• Aim of the task
Which lines in the data below contain the word "version"? Return each of them.

• Dataset content
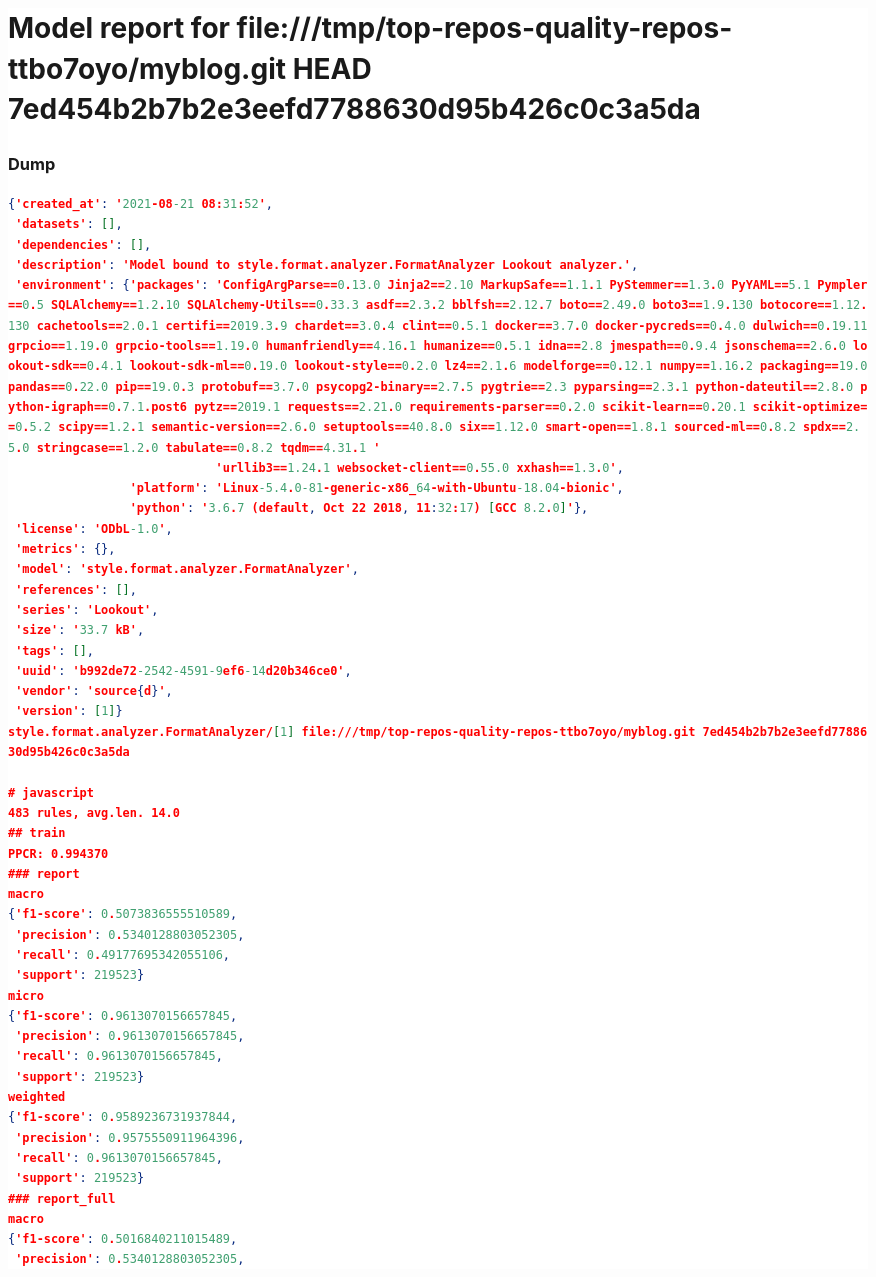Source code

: # Model report for file:///tmp/top-repos-quality-repos-ttbo7oyo/myblog.git HEAD 7ed454b2b7b2e3eefd7788630d95b426c0c3a5da

### Dump

```json
{'created_at': '2021-08-21 08:31:52',
 'datasets': [],
 'dependencies': [],
 'description': 'Model bound to style.format.analyzer.FormatAnalyzer Lookout analyzer.',
 'environment': {'packages': 'ConfigArgParse==0.13.0 Jinja2==2.10 MarkupSafe==1.1.1 PyStemmer==1.3.0 PyYAML==5.1 Pympler==0.5 SQLAlchemy==1.2.10 SQLAlchemy-Utils==0.33.3 asdf==2.3.2 bblfsh==2.12.7 boto==2.49.0 boto3==1.9.130 botocore==1.12.130 cachetools==2.0.1 certifi==2019.3.9 chardet==3.0.4 clint==0.5.1 docker==3.7.0 docker-pycreds==0.4.0 dulwich==0.19.11 grpcio==1.19.0 grpcio-tools==1.19.0 humanfriendly==4.16.1 humanize==0.5.1 idna==2.8 jmespath==0.9.4 jsonschema==2.6.0 lookout-sdk==0.4.1 lookout-sdk-ml==0.19.0 lookout-style==0.2.0 lz4==2.1.6 modelforge==0.12.1 numpy==1.16.2 packaging==19.0 pandas==0.22.0 pip==19.0.3 protobuf==3.7.0 psycopg2-binary==2.7.5 pygtrie==2.3 pyparsing==2.3.1 python-dateutil==2.8.0 python-igraph==0.7.1.post6 pytz==2019.1 requests==2.21.0 requirements-parser==0.2.0 scikit-learn==0.20.1 scikit-optimize==0.5.2 scipy==1.2.1 semantic-version==2.6.0 setuptools==40.8.0 six==1.12.0 smart-open==1.8.1 sourced-ml==0.8.2 spdx==2.5.0 stringcase==1.2.0 tabulate==0.8.2 tqdm==4.31.1 '
                             'urllib3==1.24.1 websocket-client==0.55.0 xxhash==1.3.0',
                 'platform': 'Linux-5.4.0-81-generic-x86_64-with-Ubuntu-18.04-bionic',
                 'python': '3.6.7 (default, Oct 22 2018, 11:32:17) [GCC 8.2.0]'},
 'license': 'ODbL-1.0',
 'metrics': {},
 'model': 'style.format.analyzer.FormatAnalyzer',
 'references': [],
 'series': 'Lookout',
 'size': '33.7 kB',
 'tags': [],
 'uuid': 'b992de72-2542-4591-9ef6-14d20b346ce0',
 'vendor': 'source{d}',
 'version': [1]}
style.format.analyzer.FormatAnalyzer/[1] file:///tmp/top-repos-quality-repos-ttbo7oyo/myblog.git 7ed454b2b7b2e3eefd7788630d95b426c0c3a5da

# javascript
483 rules, avg.len. 14.0
## train
PPCR: 0.994370
### report
macro
{'f1-score': 0.5073836555510589,
 'precision': 0.5340128803052305,
 'recall': 0.49177695342055106,
 'support': 219523}
micro
{'f1-score': 0.9613070156657845,
 'precision': 0.9613070156657845,
 'recall': 0.9613070156657845,
 'support': 219523}
weighted
{'f1-score': 0.9589236731937844,
 'precision': 0.9575550911964396,
 'recall': 0.9613070156657845,
 'support': 219523}
### report_full
macro
{'f1-score': 0.5016840211015489,
 'precision': 0.5340128803052305,
```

• Solution for this exercise
 'environment': {'packages': 'ConfigArgParse==0.13.0 Jinja2==2.10 MarkupSafe==1.1.1 PyStemmer==1.3.0 PyYAML==5.1 Pympler==0.5 SQLAlchemy==1.2.10 SQLAlchemy-Utils==0.33.3 asdf==2.3.2 bblfsh==2.12.7 boto==2.49.0 boto3==1.9.130 botocore==1.12.130 cachetools==2.0.1 certifi==2019.3.9 chardet==3.0.4 clint==0.5.1 docker==3.7.0 docker-pycreds==0.4.0 dulwich==0.19.11 grpcio==1.19.0 grpcio-tools==1.19.0 humanfriendly==4.16.1 humanize==0.5.1 idna==2.8 jmespath==0.9.4 jsonschema==2.6.0 lookout-sdk==0.4.1 lookout-sdk-ml==0.19.0 lookout-style==0.2.0 lz4==2.1.6 modelforge==0.12.1 numpy==1.16.2 packaging==19.0 pandas==0.22.0 pip==19.0.3 protobuf==3.7.0 psycopg2-binary==2.7.5 pygtrie==2.3 pyparsing==2.3.1 python-dateutil==2.8.0 python-igraph==0.7.1.post6 pytz==2019.1 requests==2.21.0 requirements-parser==0.2.0 scikit-learn==0.20.1 scikit-optimize==0.5.2 scipy==1.2.1 semantic-version==2.6.0 setuptools==40.8.0 six==1.12.0 smart-open==1.8.1 sourced-ml==0.8.2 spdx==2.5.0 stringcase==1.2.0 tabulate==0.8.2 tqdm==4.31.1 '
 'version': [1]}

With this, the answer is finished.